Publié le 29 Juin 2016

Le billet politique du jour - Et Nicolas Sarkozy inventa la diplomatie perpendiculaire
Le billet politique du jour - Et Nicolas Sarkozy inventa la diplomatie perpendiculaire

L'ex-président de la République multiplie les rencontres avec les chefs d'État étrangers. une façon de cibler la politique internationale de François Hoallnde et de prendre l'avantage sur ses rivaux de la primaire.

Dîner en tête-à-tête avec Vladimir Poutine, déjeuner discret avec Angela Merkel, Nicolas Sarkozy se déploie sur la scène internationale ces derniers temps. Il aurait tort de se priver. Reçu par des chefs d'État étrangers comme un chef d'État en exercice ou presque, il souligne la faiblesse de François Hollande et surligne son statut d'ex-président vis-à-vis de ses rivaux de la primaire des Républicains. Gagnant sur toute la ligne. En politique intérieure du moins.

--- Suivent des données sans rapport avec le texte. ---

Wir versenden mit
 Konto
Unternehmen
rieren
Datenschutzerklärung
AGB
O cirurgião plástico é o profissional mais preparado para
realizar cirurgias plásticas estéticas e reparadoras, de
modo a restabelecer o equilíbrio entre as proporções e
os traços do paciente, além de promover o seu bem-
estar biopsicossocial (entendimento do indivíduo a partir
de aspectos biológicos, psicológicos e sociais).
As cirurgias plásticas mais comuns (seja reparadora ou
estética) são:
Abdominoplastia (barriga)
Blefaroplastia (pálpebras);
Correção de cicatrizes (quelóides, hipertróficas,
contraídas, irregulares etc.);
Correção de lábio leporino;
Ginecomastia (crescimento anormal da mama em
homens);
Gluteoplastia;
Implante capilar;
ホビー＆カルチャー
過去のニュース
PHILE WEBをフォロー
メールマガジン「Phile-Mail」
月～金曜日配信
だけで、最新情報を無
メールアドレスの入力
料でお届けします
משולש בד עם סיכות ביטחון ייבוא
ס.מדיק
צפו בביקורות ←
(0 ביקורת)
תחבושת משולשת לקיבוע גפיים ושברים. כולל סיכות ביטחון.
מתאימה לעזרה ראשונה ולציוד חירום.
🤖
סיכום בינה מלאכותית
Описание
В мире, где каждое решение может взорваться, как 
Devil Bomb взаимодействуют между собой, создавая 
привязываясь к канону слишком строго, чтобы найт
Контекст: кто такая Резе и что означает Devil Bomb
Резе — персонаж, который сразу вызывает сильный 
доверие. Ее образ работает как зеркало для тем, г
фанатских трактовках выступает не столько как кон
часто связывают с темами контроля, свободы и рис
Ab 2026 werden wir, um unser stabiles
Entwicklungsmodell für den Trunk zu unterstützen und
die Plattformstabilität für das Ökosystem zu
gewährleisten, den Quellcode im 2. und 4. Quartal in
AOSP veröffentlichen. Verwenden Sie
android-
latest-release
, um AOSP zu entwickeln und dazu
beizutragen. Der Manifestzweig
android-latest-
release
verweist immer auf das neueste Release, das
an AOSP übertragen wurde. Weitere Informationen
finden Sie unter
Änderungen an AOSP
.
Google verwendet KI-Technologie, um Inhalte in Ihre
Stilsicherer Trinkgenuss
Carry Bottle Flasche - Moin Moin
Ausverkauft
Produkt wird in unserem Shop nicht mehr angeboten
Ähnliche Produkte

Pour le reste, peu importe que Nicolas Sarkozy et Angela Merkel ne soient pas tout à fait sur la même ligne européenne. Peu importe aussi que Vladimir Poutine s'appuie sur Nicolas Sarkozy pour critiquer en creux la politique de François Hollande. L'ex-président chez lui parmi les grands, voilà l'image qu'il convient d'envoyer aux électeurs de la primaire. Ce n'est pas Alain Juppé, François Fillon ou Bruno le Maire qui pourraient en faire autant.

Manœuvre habile donc mais qui rompt avec les us et coutumes selon lesquels on ne critique pas son pays depuis l'étranger. A Berlin, Nicolas Sarkozy déplore que «dans le couple franco-allemand, il manque un Français». A Moscou, il regrette les désaccords entre la France et la Russie. Certains l'accusent parfois de pratiquer la diplomatie parallèle, celle qui se joue dans l'ombre. Ils ont tort. Nicolas Sarkozy agit en pleine lumière. A ce stade, c'est plutôt de la diplomatie perpendiculaire.